Well, here we go with this again, and right off the bat, I wanna say, I'm not judging, not mocking. But a lady handed me this flier as I left the Try 'N' Bag the other night, and I was rather surprised. May 21 just is not going to be a good day for me. It's a Saturday, and there goes my nap. And not just any Saturday - it's Preakness Saturday here in Baltimore, where around 100,000 inebriated people jam the infield at Old Hilltop, as we fondly call Pimlico Racetrack, and spend the entire day guzzling beer and urinating in holes they dig in the ground, unaware that horse racing is going on all around them. I heard a jockey whose hoss lost the Kentucky Derby speaking on the tv the other night. He said that coming down the backstretch, his steed started paying more attention to what was going on in the infield at Churchill Downs than to the track in front of him. If that's the case, you might want to put blinders on Old Swayback for the Preakness. What he sees will surely make him stumble a bit.

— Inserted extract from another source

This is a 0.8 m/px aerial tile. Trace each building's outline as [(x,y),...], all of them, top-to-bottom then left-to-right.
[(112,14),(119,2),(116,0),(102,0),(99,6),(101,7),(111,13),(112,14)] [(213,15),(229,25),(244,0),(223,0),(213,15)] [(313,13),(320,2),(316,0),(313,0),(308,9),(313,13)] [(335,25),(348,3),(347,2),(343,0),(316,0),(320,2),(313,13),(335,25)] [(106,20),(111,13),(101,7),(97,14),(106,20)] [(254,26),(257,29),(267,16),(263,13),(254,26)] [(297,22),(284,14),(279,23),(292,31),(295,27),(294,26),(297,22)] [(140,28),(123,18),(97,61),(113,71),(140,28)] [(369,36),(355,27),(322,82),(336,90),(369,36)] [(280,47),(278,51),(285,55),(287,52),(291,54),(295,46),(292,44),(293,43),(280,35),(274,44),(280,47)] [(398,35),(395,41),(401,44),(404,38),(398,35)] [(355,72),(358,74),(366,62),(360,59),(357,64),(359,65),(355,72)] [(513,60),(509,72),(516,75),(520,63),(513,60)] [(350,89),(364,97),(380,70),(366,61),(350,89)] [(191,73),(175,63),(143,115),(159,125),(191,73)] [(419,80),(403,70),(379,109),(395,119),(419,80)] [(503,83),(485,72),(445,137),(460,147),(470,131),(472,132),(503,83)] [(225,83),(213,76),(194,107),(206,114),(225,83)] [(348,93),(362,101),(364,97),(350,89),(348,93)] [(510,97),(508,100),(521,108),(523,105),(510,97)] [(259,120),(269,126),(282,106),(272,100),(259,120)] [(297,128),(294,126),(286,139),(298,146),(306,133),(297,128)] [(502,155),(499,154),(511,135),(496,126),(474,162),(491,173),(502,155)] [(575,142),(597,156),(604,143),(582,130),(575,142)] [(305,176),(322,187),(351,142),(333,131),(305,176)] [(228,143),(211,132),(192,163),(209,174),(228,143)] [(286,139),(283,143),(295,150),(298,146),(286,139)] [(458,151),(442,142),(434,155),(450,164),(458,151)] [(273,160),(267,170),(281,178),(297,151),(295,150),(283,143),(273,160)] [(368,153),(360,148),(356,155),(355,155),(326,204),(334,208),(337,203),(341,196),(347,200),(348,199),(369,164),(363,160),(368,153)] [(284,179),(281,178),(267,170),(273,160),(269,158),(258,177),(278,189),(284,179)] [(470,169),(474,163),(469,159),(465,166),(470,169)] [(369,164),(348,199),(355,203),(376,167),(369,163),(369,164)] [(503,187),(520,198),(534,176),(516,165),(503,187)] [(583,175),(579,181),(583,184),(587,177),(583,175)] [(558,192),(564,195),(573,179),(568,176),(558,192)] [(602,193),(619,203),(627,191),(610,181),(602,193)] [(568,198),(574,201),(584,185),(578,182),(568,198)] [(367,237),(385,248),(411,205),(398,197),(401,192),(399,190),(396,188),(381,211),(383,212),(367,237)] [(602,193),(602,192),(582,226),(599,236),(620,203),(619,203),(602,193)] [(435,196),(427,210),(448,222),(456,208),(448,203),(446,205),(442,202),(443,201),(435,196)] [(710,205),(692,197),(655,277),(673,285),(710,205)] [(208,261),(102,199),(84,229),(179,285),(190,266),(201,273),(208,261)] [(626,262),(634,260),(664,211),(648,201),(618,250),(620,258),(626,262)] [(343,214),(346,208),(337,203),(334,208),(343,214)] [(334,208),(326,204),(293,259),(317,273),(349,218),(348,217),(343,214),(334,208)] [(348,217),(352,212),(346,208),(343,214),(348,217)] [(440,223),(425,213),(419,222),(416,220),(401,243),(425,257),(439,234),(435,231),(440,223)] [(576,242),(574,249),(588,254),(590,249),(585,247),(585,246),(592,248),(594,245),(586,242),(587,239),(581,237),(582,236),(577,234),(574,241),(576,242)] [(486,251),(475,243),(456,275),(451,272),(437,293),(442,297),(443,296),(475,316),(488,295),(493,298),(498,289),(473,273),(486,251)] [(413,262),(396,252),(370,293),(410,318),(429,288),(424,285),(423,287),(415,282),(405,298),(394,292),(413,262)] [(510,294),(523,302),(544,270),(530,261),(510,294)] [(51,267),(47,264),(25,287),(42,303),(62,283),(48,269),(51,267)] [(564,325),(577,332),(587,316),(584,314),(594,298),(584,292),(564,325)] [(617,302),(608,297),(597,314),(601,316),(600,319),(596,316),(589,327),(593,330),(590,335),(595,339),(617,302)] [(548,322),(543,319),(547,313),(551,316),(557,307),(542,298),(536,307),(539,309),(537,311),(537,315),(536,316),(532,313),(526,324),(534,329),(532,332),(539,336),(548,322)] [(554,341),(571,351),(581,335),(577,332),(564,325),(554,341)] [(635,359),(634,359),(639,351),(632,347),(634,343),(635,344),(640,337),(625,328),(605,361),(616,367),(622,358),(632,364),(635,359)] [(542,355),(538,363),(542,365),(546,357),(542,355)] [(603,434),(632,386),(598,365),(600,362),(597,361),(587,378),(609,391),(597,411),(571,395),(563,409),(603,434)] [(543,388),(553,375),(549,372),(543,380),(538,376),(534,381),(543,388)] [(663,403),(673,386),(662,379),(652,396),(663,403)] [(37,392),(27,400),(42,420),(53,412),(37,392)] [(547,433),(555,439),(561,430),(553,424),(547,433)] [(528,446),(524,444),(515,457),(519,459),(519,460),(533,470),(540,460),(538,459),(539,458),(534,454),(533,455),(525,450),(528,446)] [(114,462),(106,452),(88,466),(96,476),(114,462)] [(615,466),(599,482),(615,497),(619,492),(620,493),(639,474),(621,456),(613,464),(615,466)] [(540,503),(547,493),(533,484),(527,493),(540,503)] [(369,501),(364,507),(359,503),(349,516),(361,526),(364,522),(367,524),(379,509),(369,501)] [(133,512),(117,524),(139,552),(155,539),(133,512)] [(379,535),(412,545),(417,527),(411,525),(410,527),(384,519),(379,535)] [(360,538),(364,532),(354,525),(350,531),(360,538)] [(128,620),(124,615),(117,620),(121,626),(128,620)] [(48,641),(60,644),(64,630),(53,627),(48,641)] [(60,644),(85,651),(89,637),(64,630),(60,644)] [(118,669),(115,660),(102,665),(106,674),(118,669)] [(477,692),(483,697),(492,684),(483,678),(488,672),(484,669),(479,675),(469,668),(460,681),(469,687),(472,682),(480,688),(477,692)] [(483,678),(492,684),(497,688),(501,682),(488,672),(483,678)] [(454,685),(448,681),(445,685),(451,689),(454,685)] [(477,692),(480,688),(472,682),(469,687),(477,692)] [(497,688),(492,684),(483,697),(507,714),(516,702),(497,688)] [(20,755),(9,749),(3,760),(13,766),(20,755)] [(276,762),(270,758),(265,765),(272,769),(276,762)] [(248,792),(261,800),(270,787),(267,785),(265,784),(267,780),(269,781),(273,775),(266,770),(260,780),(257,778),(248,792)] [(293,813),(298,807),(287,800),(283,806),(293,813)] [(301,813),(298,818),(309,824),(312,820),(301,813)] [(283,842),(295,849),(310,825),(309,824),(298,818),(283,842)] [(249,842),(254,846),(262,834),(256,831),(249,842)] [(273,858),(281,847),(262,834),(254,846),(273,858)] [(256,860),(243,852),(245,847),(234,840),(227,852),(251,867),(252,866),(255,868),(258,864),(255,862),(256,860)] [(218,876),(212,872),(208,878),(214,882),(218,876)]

Very few women leave their tops on.
Anyhow, if the end of the world really does occur this Saturday, just remember, you read it here first. I asked the lady who handed this to me if there were any wiggle room on this due-date, but she smiled sweetly and told me no. I remember the dire predictions of yesteryear, including the one that swept my junior high school that claimed that Martians were coming to earth to take us all away. Apparently, wiser Martians realized how annoying a planet full of American junior high school kids would be, and the plans were scrapped. (They sent Snooki here instead).
Brunch at your place Sunday? Lookin' forward to it!